According to the Korea Creative Content Agency, the global e-book industry is projected to grow an average of 27.2 percent by 2014, while the paper book market’s growth rate was expected to average at 1 percent by the same year.
The local e-book market has been referred to as an industry with enormous potential as some expect it to grow 10-fold from 2006 to 2012.
E-books, deemed to become especially popular among overseas Koreans or people who wish to buy Korean-language books in digital format, will be sold for at least 40 percent less than paper books.
In a related effort, the Culture Ministry also announced earlier in April that it would invest 60 billion won over a five-year period to nurture the local e-book industry.
It pledged to work on increasing the ground which the industry could bloom in, standardize e-book publishing technologies and spread digital reading habits.
The plan also includes supporting small and mid-sized publishing firms that have financial difficulties, and will nurture 1,000 people who are needed on-site by 2014.
The ministry said it would assist the production process of 10,000 well-recognized e-book every year and look for talented writers.
A total of 240,000 e-books are to be made available for borrowing from public libraries by the government in 2014.
Experts, however, say the industry — led mostly by small and mid-sized firms — still faces hurdles today in Korea with local giants, such as Samsung Electronics, claiming e-books will only play the part of an application for tablet PCs.
QUALCOMM Incorporated’s CEO Discusses Q4 2011 Results – Earnings Call Transcript [Seeking Alpha, Nov 2, 2011]
… With respect to mirasol, we continue to work with partners on low-volume projects as we await the completion of our new fab. …
… what the drag from mirasol was in fiscal year 2011, and how we should think about that for 2012.
William E. Keitel [executive vice president and chief financial officer]: … on mirasol, we did give an indication at the outset of 2011 that we expected — I think it was — if I remember correctly, we said about a $225 million operating loss. I expect we’ll update that in New York. And at this point — but with the business progressing, the R&D continuing and starting to bring more fab capacity online, we have a larger operating loss built into our guidance.
… on outlook for mirasol, specifically CapEx. I know you’re supposed to spend $1 billion this year. I think Japan pushed some of their CapEx into 2012. Can you give us some sort of updated perspective on where you see CapEx for that going as you continue to build out your fab into 2012 and maybe even beyond?
William E. Keitel: … on the mirasol CapEx. We did slow down what we had planned at the outset of this year to spend on the mirasol CapEx. At this point in our plans for fiscal ’12, we will catch up on the amount that we had originally projected for fiscal ’11.
LCD, E-ink Challenger Mirasol Will Be on Devices in Months [PCWorld, Nov 17, 2011]
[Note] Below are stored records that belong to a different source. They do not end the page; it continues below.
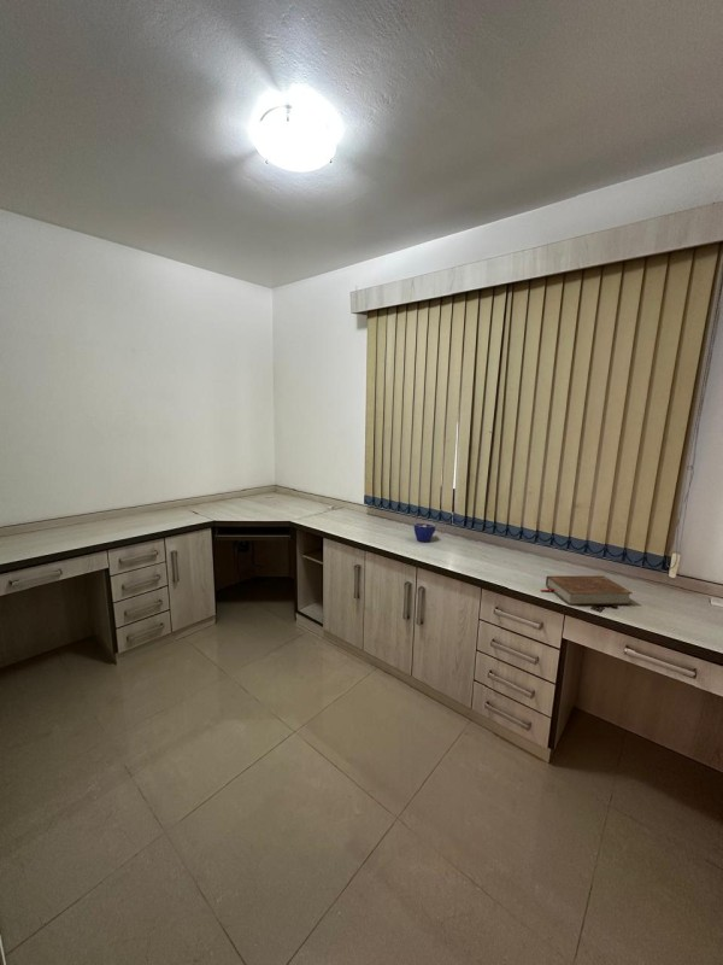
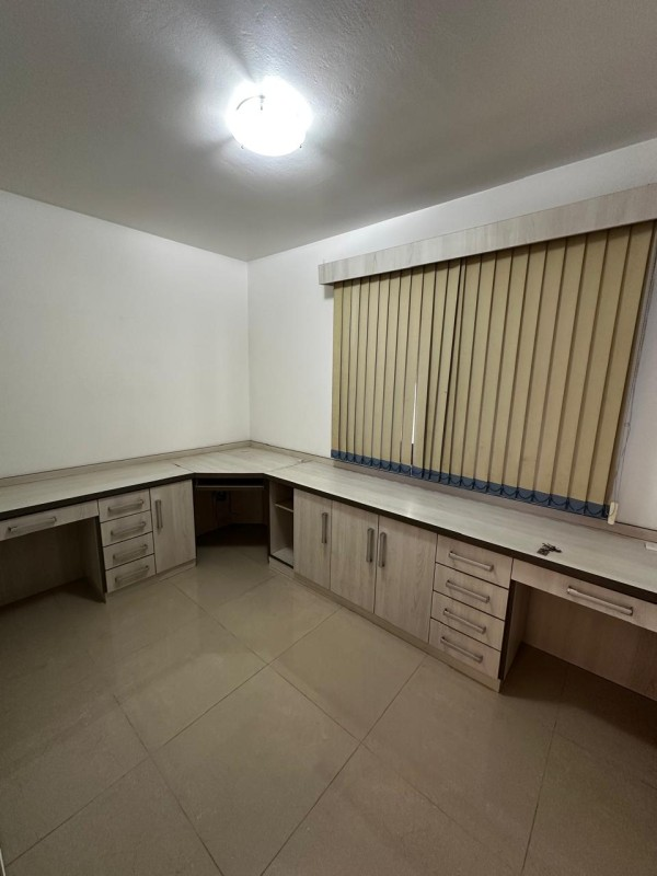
- cup [413,521,436,543]
- book [540,574,634,606]
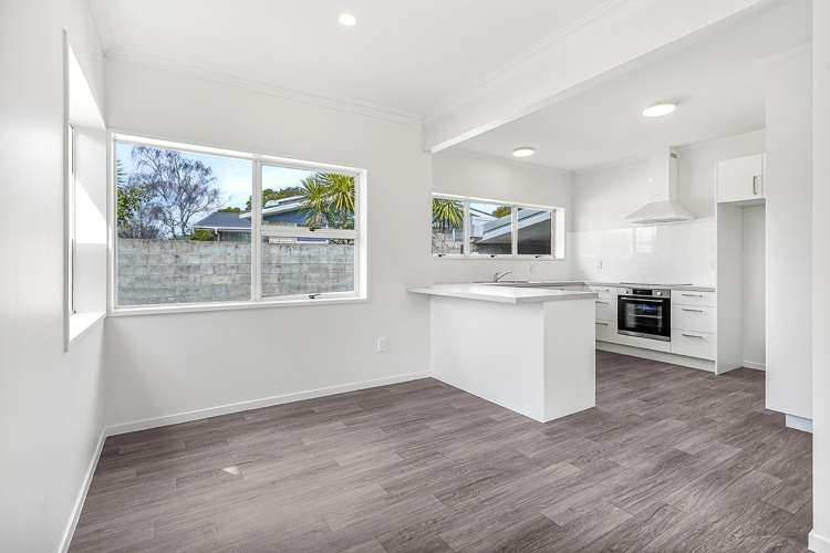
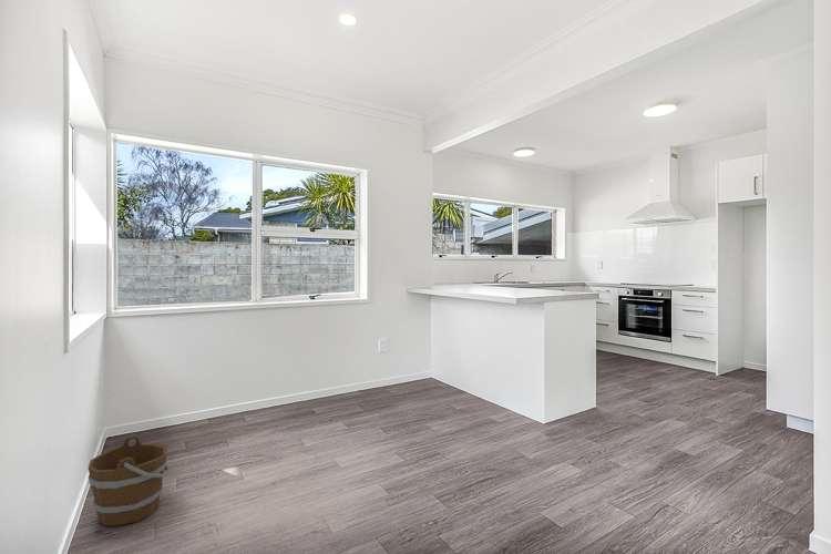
+ bucket [88,435,172,527]
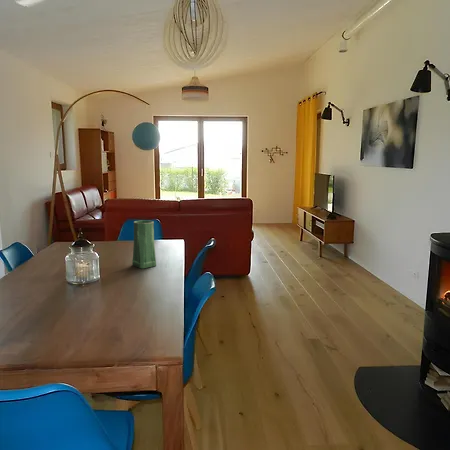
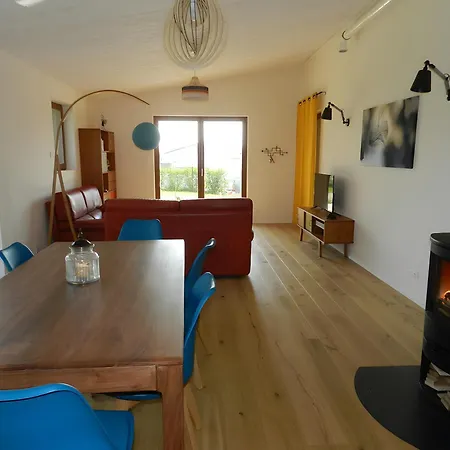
- vase [131,219,157,269]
Qualcomm’s Mirasol display technology, which has been under development for years, will be in full production and in devices by the middle of next year, said Paul Jacobs, CEO of Qualcomm, during a webcast investor meeting earlier this week.
The company is primarily focusing the screen technology on e-readers, but Mirasol displays have also been shown on tablets.
“We have partners who are really excited about the kind of capabilities that Mirasol brings — the ultra low power, sunlight visibility, the fact that we can do video on these things. So the devices are coming out, we’re feeling good about where we’re headed,” Jacobs said.
Displays are the biggest power hog on devices and Mirasol’s low-power attribute is its biggest advantage, Jacobs said.
“If you have an Android phone … you’ll generally see it’s the display that’s using most of the battery. We have just got to deal with the issue,” Jacobs said.